At this point I am thinking wayyyyyy too much. I just took Tom for a walk and I thought about things Brian was telling me last night. He told me how he took his dog for a walk and it was as if it was the perfect moment. This was while he was telling me how I need to live in the moment instead of the other…
I know I count on the future. I counted on a couple psychics who read my future through their cards and I was crunched under that one… remember the psychic in the Village, Brian? Well, let’s say I have serious doubts when it comes to those characters.
Anyway, while I was walking Tom there was a full moon in the south east eclipsed by thick gray clouds. Diana has not been friendly to me in my life, so I treaded carefully as I looked on the magnificent beauty of the moon. The clouds matched my thoughts.

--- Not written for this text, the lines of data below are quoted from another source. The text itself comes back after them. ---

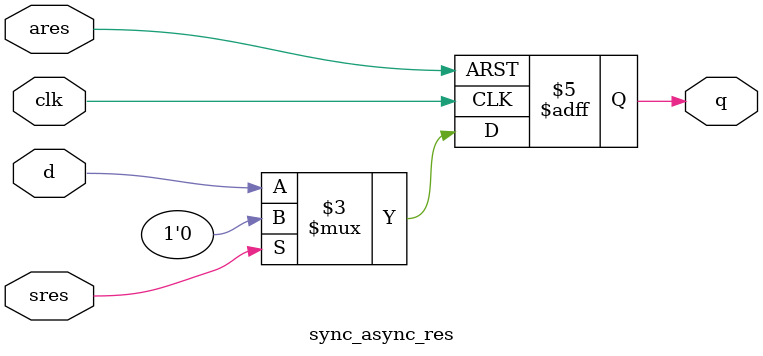
<source format=v>
`timescale 1ns / 1ps
module sync_async_res(clk,d,sres,ares,q);
input clk,d,sres,ares;
output reg  q;

always @(posedge clk ,posedge ares)
begin
	if(ares)
		q<=1'b0;
	else if(sres)
		q<=1'b0;
	else
		q<=d;
end
endmodule


</source>
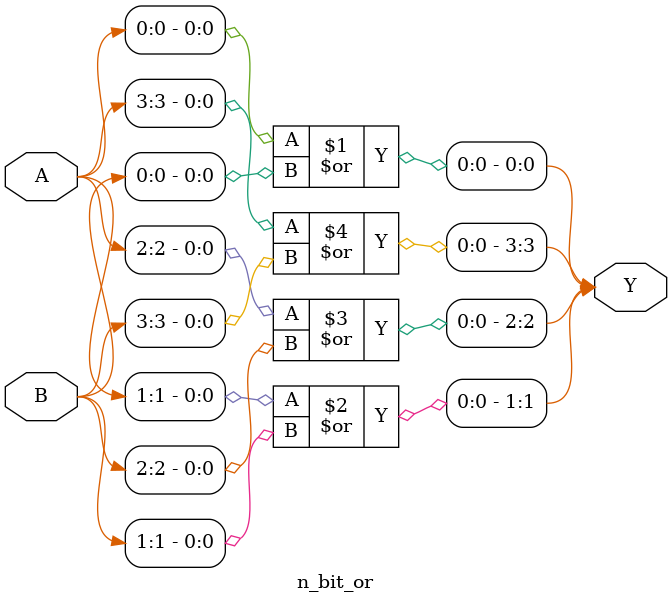
<source format=sv>
module n_bit_or #(parameter N = 4) (
	input logic [N-1:0] A,
	input logic [N-1:0] B,
	output logic [N-1:0] Y
);

	generate
		genvar i;
		for (i = 0; i < N; i++) begin : and_i
			assign Y[i] = A[i] | B[i];
		end
	endgenerate
	
endmodule

</source>
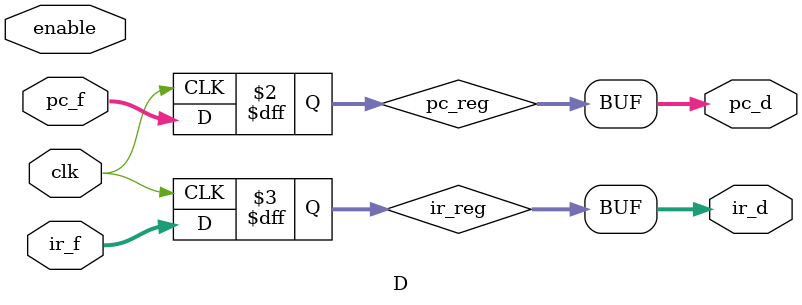
<source format=v>
`timescale 1ns / 1ps
`include "define.vh"


// Decode
module D(input wire clk, input wire enable, input wire [31:0] ir_f, input wire[31:0] pc_f, 
output wire [31:0] ir_d, output wire [31:0] pc_d);
    reg [31:0] pc_reg;
    reg [31:0] ir_reg;
    always @(posedge clk) begin
        // if (enable) begin
            pc_reg <= pc_f;
            ir_reg <= ir_f;
        // end
    end
    assign pc_d = pc_reg;
    assign ir_d = ir_reg;
endmodule

// // Decode
// module D(input wire [31:0] ir_f, input wire[31:0] pc_f, 
// output wire [31:0] ir_d, output wire [31:0] pc_d);
//     assign pc_d = pc_f;
//     assign ir_d = ir_f;
// endmodule

</source>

In the northeast there was a fierce storm moving through. Lightening flashes lit up the sky brilliantly, thunder rumbled and got further away with each blast, and the clouds were thick, white and angry.

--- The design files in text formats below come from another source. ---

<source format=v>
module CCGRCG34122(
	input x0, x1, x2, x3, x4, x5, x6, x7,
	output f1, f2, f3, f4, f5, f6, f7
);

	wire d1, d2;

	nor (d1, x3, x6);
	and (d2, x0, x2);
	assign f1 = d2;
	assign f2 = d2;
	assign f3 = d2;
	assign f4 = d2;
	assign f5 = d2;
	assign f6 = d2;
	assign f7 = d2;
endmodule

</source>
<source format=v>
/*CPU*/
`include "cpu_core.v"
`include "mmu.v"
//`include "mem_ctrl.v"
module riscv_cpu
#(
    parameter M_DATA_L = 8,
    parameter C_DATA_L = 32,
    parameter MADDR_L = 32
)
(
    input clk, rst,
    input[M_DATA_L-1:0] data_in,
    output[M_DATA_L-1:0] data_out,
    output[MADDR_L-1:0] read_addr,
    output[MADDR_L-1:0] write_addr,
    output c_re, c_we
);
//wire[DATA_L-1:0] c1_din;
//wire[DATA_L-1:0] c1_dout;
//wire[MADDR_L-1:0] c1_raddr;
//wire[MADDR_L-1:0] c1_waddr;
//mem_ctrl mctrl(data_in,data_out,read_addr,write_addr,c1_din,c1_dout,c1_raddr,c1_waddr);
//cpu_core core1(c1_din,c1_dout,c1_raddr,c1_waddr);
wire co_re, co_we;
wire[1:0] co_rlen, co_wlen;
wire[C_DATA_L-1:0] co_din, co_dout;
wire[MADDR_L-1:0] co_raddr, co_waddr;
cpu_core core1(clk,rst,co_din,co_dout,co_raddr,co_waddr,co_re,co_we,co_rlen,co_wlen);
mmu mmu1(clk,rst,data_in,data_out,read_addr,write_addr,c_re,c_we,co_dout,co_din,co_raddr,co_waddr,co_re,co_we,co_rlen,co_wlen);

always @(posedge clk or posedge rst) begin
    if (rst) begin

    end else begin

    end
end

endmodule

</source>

It was like yin and yang were in the sky arguing about the fate of mankind. It was awesome. I watched letting my anxieties rumble on like the thunder, but the thunder in my head was only getting louder. So, I stopped fixating… for now.
What does it mean to live for the moment? How do I stay inside and how do I stay in the present? How do I stop thinking about the future with every action and reaction. How do I stop the storm?
Sound dramatic? It’s not. No need to worry right now… but I need to find answers.